Um einem Thread-Netzwerk beizutreten, müssen neue Thread-Geräte – darunter auch Border Router – diese Credentials übermittelt bekommen. Findet der Austausch nicht innerhalb desselben Ökosystems statt, sondern beispielsweise zwischen Apple und Google, muss das eine Unternehmen seine Informationen mit dem anderen teilen – auf sichere und kontrollierte Weise.

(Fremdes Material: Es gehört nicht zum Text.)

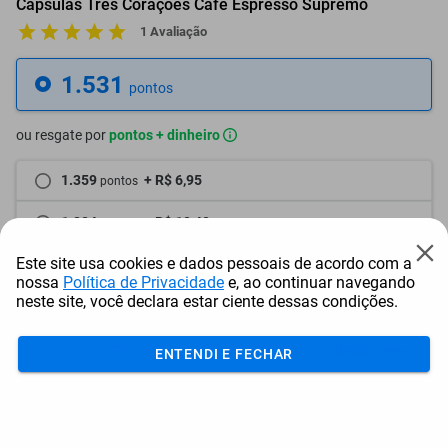
Cápsulas Três Corações Café Espresso Supremo
1 Avaliação
1.531
pontos
ou resgate por
pontos + dinheiro
1.359
+ R$ 6,95
pontos
1.284
+ R$ 10,40
pontos
Este site usa cookies e dados pessoais de acordo com a
1.208
+ R$ 13,89
pontos
nossa
Política de Privacidade
e, ao continuar navegando
neste site, você declara estar ciente dessas condições.
Frete e Prazo
Calcular frete
ENTENDI E FECHAR
Utilizar endereço cadastrado
Adicionar ao carrinho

Google und Samsung SmartThings haben diesbezüglich Absprachen getroffen, Apple und Google ebenfalls.
Amazon behält die Zugangsdaten seiner Thread-Netzwerke derzeit noch für sich und schreibt sie auch nicht in den allgemeinen Schlüsselbund von Android oder iOS. Daher können Border Router anderer Marken bislang kein Teil des Mesh-Netzwerks werden, das Geräte von Amazon aufbauen. Nanoleaf weist auf diesen Umstand in seinen Support-Dokumenten ausdrücklich hin (link).